The decent performance of the financial stocks in the first quarter on revival of client activities in February and March provided some respite, which aided these stocks to record positive gains year to date.

One such investment bank is TD Ameritrade Holding Corporation (AMTD - Free Report) , which has rallied 5.6% year to date, against the industry’s decline of 4.4%.

This price performance is backed by a gradually improving operating environment and rate hike scenario, which is beneficial for brokerage business. Furthermore, anticipated improvement in trading activities and several of its ongoing initiatives bode well for TD Ameritrade.

Moreover, estimates for this Zacks Rank #3 (Hold) stock have been north bound. In the last 90 days, the Zacks Consensus Estimate moved up 4.3% and 6.8% for fiscal 2018 and fiscal 2019, respectively.

TD Ameritrade’s debt/equity ratio is 0.33 compared with the S&P 500 average of 0.68, displaying low debt burden relative to the industry. It highlights the financial stability of the company even in an unstable economic environment.

Also, TD Ameritrade’s ROE of 19.66% compared with the industry average of 9.60% indicates the company’s commendable position over its peers.

TD Ameritrade’s earnings have increased 10.46% annually over the last three to five years. The earnings growth momentum is anticipated to continue in the near term as well. The company’s projected EPS (earnings per share) growth (F1/F0) is 72.83% for fiscal 2018 and (F2/F1) nearly 22.72% for fiscal 2019.

TD Ameritrade’s trading volumes have been displaying an uptrend in the last few years with an increase in average client trades per day. We believe that in the near term, the company will be able to grow its trading volumes due to expected improvement in equity markets, rising rate environment as well as its innovative trading platforms. Additionally, the company continues to undertake investment spending in technology and advertising that are likely to enhance the overall business.

Further, with a rise in rates, brokerage firms are likely to engage in more investment activities. As brokerage firms earn interest income on un-invested cash in customer accounts, the rate hikes will enable these firms to invest at higher rates.

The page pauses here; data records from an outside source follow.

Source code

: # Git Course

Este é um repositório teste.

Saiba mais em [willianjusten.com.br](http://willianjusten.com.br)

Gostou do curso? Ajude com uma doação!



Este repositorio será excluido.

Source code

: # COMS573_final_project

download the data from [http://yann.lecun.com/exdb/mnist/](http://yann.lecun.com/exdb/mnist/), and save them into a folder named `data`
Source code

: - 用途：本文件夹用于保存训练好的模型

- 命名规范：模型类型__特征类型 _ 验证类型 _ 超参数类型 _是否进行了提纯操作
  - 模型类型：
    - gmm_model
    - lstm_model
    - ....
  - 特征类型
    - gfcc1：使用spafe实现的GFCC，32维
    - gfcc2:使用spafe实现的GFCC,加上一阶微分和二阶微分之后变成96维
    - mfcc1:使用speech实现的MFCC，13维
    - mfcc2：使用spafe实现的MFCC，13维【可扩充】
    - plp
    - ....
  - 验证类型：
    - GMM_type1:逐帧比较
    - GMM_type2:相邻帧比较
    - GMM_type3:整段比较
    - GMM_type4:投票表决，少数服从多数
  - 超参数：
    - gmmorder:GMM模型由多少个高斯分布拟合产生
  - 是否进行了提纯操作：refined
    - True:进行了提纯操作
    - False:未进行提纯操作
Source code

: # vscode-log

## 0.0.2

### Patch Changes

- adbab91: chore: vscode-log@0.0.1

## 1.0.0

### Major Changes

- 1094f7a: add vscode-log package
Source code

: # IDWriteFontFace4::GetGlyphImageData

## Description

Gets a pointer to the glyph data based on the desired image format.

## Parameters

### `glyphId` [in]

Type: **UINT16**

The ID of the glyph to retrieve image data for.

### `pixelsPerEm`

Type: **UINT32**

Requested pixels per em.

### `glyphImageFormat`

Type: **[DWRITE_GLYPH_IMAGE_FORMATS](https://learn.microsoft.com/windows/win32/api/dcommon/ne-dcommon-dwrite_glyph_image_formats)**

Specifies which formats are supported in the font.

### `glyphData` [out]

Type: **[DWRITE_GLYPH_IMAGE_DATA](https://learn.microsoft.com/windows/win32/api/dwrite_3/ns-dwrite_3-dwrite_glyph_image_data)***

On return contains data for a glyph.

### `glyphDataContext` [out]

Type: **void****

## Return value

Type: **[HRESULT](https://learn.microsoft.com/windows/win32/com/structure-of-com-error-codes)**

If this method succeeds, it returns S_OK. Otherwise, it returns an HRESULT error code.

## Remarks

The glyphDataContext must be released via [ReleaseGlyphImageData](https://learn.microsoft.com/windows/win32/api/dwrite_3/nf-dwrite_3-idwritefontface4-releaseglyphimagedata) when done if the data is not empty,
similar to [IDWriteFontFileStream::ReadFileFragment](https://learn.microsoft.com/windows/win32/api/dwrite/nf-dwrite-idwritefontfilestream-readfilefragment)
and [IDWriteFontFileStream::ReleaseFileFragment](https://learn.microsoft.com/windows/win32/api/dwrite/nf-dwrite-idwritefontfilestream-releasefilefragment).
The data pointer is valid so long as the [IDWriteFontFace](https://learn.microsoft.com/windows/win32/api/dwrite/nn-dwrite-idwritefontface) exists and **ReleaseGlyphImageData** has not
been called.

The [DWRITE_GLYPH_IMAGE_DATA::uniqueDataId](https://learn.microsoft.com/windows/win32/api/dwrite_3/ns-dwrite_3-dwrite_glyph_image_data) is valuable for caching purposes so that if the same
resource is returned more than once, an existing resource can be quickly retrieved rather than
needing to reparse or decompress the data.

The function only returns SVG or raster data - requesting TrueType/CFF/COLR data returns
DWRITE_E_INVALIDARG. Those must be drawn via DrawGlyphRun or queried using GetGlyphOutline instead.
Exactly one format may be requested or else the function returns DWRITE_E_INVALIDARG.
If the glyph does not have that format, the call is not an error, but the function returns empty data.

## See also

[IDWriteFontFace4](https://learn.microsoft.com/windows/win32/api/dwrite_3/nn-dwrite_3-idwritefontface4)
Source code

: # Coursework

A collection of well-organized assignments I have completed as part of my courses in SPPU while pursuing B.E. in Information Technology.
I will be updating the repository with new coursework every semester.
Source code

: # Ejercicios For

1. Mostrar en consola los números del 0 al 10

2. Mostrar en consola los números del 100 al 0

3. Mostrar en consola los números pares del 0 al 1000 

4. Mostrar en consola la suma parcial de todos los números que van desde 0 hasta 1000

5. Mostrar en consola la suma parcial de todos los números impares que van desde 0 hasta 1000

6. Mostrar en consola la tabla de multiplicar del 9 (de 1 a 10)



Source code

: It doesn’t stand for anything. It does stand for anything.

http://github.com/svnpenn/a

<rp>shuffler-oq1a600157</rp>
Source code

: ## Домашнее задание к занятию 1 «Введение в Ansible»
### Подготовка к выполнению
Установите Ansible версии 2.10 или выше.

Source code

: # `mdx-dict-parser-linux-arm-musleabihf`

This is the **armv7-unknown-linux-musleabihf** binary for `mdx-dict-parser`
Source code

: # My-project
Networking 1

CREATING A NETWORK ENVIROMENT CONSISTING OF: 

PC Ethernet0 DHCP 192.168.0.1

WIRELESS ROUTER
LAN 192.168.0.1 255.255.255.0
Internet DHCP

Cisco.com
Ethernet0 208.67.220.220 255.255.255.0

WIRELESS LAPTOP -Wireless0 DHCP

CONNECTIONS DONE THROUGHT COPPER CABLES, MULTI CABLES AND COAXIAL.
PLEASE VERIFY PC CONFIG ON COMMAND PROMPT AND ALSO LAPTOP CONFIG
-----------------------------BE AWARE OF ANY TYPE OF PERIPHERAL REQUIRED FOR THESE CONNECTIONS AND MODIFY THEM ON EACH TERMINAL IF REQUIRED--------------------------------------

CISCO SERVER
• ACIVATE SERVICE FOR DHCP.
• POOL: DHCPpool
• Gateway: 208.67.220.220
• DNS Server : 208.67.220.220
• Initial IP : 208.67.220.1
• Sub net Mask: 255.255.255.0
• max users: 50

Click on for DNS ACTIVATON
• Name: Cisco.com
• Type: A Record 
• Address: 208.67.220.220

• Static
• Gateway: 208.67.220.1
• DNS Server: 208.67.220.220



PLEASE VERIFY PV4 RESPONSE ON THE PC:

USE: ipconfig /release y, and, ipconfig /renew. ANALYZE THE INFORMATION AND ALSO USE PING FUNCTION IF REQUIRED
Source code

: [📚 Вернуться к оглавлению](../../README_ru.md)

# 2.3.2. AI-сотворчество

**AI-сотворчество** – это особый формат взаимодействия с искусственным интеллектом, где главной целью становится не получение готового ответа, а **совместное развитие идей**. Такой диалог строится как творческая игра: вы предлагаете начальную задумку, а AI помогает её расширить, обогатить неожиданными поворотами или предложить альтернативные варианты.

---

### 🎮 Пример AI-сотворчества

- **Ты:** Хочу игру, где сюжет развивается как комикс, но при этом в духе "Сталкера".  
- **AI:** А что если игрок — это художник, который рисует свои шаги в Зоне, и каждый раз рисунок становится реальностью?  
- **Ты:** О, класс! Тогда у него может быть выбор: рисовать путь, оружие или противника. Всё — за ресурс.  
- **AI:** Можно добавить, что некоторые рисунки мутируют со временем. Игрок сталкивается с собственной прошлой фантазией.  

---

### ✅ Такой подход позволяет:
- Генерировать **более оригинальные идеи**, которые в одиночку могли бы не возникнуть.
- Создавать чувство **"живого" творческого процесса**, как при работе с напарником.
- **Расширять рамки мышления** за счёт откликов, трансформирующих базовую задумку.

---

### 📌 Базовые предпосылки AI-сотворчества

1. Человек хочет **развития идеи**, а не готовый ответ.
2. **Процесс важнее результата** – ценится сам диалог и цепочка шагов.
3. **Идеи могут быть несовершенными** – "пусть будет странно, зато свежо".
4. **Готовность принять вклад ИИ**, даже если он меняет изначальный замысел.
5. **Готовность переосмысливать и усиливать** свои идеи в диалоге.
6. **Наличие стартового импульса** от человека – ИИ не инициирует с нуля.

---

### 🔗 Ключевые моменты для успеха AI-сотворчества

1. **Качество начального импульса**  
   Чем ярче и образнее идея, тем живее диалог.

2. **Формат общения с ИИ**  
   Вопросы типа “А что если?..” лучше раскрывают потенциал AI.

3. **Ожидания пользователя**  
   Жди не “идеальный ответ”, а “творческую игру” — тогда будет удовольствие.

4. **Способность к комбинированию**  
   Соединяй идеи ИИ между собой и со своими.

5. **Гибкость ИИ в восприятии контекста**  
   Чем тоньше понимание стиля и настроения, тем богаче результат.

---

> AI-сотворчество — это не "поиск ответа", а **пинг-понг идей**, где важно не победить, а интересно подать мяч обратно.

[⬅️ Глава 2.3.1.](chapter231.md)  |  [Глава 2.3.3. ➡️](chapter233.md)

As TD Ameritrade currently derives nearly 35% of its total asset-based revenues from net interest income, the company is poised to benefit from the recent rate hikes.

Additionally, TD Ameritrade remains a leading asset gatherer with nine consecutive years of double-digit asset growth since fiscal 2008 in net new client assets. Also, the company’s net revenues have been improving as it recorded 5.6% compound annual growth rate (CAGR) over the last four years ending fiscal 2017, with the trend continuing in first six months of fiscal 2018. Based on the company’s solid business model, focus on high net-worth clients and improving service model to boost engagement and retention, we expect TD Ameritrade to experience significant top-line growth in the future as well.

Stocks to Consider

Some better-ranked stocks in the same space include Interactive Brokers Group, Inc. (IBKR - Free Report) , LPL Financial Holdings Inc. (LPLA - Free Report) and The Charles Schwab Corporation (SCHW - Free Report) . All the stocks carry a Zacks Rank #2 (Buy). You can see the complete list of today’s Zacks #1 Rank (Strong Buy) stocks here.

Interactive Brokers’ earnings estimates have been revised around 7.6% upward for 2018 in the past 90 days. Also, its share price has surged 65.8% in a year’s time.

LPL Financial’s earnings estimates for 2018 have been revised nearly 4% upward in the past 60 days. Further, in a year’s time, the company’s shares have rallied 52.8%.

Charles Schwab witnessed slight upward earnings estimate revisions for the current year in the past two months. Moreover, in the past year, its shares have gained 15%.